___ RECORDS ___

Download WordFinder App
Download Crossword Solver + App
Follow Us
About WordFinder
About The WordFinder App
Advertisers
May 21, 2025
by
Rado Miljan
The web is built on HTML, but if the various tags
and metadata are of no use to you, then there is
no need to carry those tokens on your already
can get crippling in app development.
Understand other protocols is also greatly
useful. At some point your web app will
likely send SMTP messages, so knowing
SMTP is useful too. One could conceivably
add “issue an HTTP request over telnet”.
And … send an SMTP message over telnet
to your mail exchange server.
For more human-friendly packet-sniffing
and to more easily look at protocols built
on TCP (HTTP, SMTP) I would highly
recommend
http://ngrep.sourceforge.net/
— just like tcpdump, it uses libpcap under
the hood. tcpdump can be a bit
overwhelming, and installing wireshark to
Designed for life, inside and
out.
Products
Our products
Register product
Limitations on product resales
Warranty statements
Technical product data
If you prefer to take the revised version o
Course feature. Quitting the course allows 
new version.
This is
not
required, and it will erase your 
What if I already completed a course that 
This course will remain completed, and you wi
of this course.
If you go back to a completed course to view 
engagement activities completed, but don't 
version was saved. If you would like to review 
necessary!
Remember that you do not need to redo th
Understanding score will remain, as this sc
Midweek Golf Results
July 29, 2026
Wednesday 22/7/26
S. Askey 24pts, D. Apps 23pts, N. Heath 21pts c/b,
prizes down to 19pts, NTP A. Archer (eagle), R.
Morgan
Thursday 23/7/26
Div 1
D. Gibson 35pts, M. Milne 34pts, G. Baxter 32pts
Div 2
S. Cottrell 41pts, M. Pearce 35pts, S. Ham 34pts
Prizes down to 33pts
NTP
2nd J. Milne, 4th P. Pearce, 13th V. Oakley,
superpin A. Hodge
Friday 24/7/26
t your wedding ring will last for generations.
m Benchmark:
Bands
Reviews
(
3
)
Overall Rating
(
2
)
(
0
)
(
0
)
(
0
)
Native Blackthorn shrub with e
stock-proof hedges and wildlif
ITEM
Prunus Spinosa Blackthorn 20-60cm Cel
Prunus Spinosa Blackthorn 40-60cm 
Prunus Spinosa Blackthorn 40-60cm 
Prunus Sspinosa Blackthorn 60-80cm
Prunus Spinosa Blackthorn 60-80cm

___

[TASK TO COMPLETE]: Give all of the entries again, word for word.

[RESULT OF THIS TASK]:
Download WordFinder App
Download Crossword Solver + App
Follow Us
About WordFinder
About The WordFinder App
Advertisers
May 21, 2025
by
Rado Miljan
The web is built on HTML, but if the various tags
and metadata are of no use to you, then there is
no need to carry those tokens on your already
can get crippling in app development.
Understand other protocols is also greatly
useful. At some point your web app will
likely send SMTP messages, so knowing
SMTP is useful too. One could conceivably
add “issue an HTTP request over telnet”.
And … send an SMTP message over telnet
to your mail exchange server.
For more human-friendly packet-sniffing
and to more easily look at protocols built
on TCP (HTTP, SMTP) I would highly
recommend
http://ngrep.sourceforge.net/
— just like tcpdump, it uses libpcap under
the hood. tcpdump can be a bit
overwhelming, and installing wireshark to
Designed for life, inside and
out.
Products
Our products
Register product
Limitations on product resales
Warranty statements
Technical product data
If you prefer to take the revised version o
Course feature. Quitting the course allows 
new version.
This is
not
required, and it will erase your 
What if I already completed a course that 
This course will remain completed, and you wi
of this course.
If you go back to a completed course to view 
engagement activities completed, but don't 
version was saved. If you would like to review 
necessary!
Remember that you do not need to redo th
Understanding score will remain, as this sc
Midweek Golf Results
July 29, 2026
Wednesday 22/7/26
S. Askey 24pts, D. Apps 23pts, N. Heath 21pts c/b,
prizes down to 19pts, NTP A. Archer (eagle), R.
Morgan
Thursday 23/7/26
Div 1
D. Gibson 35pts, M. Milne 34pts, G. Baxter 32pts
Div 2
S. Cottrell 41pts, M. Pearce 35pts, S. Ham 34pts
Prizes down to 33pts
NTP
2nd J. Milne, 4th P. Pearce, 13th V. Oakley,
superpin A. Hodge
Friday 24/7/26
t your wedding ring will last for generations.
m Benchmark:
Bands
Reviews
(
3
)
Overall Rating
(
2
)
(
0
)
(
0
)
(
0
)
Native Blackthorn shrub with e
stock-proof hedges and wildlif
ITEM
Prunus Spinosa Blackthorn 20-60cm Cel
Prunus Spinosa Blackthorn 40-60cm 
Prunus Spinosa Blackthorn 40-60cm 
Prunus Sspinosa Blackthorn 60-80cm
Prunus Spinosa Blackthorn 60-80cm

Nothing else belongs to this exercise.